- What is expected -
When a line below holds the string "sommes", show that line.

- Data -
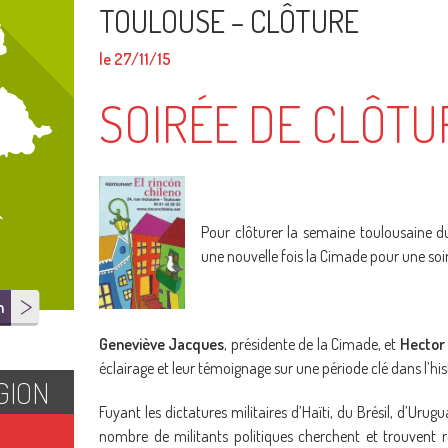
TOULOUSE – CLÔTURE
le 27/11/15
SOIRÉE DE CLÔTU
Pour clôturer la semaine toulousaine du 
une nouvelle fois la Cimade pour une soir
n
Geneviève Jacques
, présidente de la Cimade, et
Hector
éclairage et leur témoignage sur une période clé dans l’hist
GION
Fuyant les dictatures militaires d’Haïti, du Brésil, d’Urug
nombre de militants politiques cherchent et trouvent 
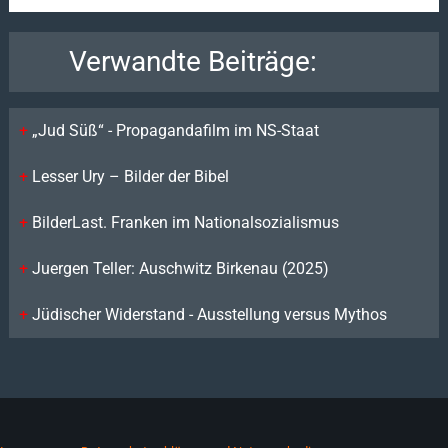
Verwandte Beiträge:
„Jud Süß“ - Propagandafilm im NS-Staat
Lesser Ury – Bilder der Bibel
BilderLast. Franken im Nationalsozialismus
Juergen Teller: Auschwitz Birkenau (2025)
Jüdischer Widerstand - Ausstellung versus Mythos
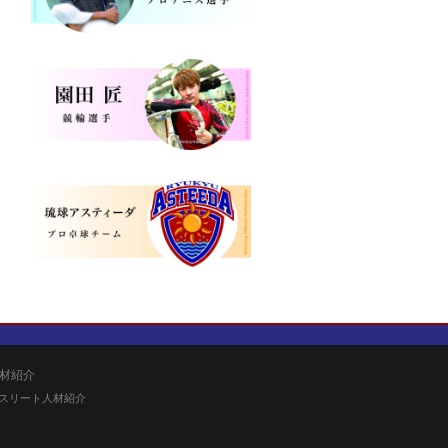
材紹介
スリート人材紹介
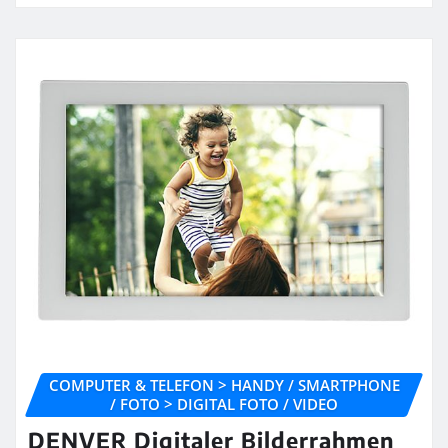
COMPUTER & TELEFON > HANDY / SMARTPHONE
/ FOTO > DIGITAL FOTO / VIDEO
DENVER Digitaler Bilderrahmen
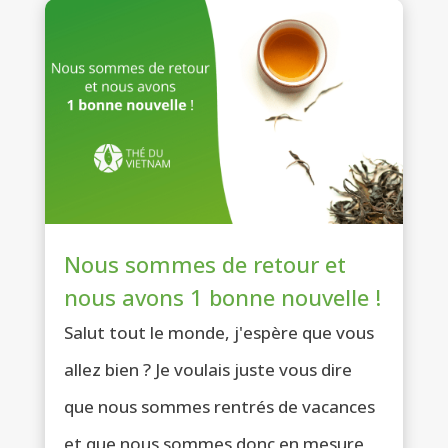
Nous sommes de retour et
nous avons 1 bonne nouvelle !
Salut tout le monde, j'espère que vous
allez bien ? Je voulais juste vous dire
que nous sommes rentrés de vacances
et que nous sommes donc en mesure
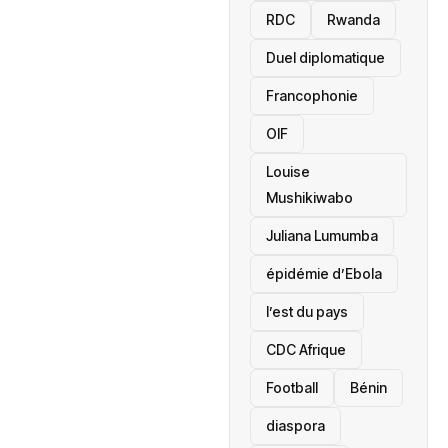
RDC
Rwanda
Duel diplomatique
Francophonie
OIF
Louise
Mushikiwabo
Juliana Lumumba
épidémie d’Ebola
l’est du pays
CDC Afrique
Football
Bénin
diaspora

- Worked solution -
Nous sommes de retour et
que nous sommes rentrés de vacances
et que nous sommes donc en mesure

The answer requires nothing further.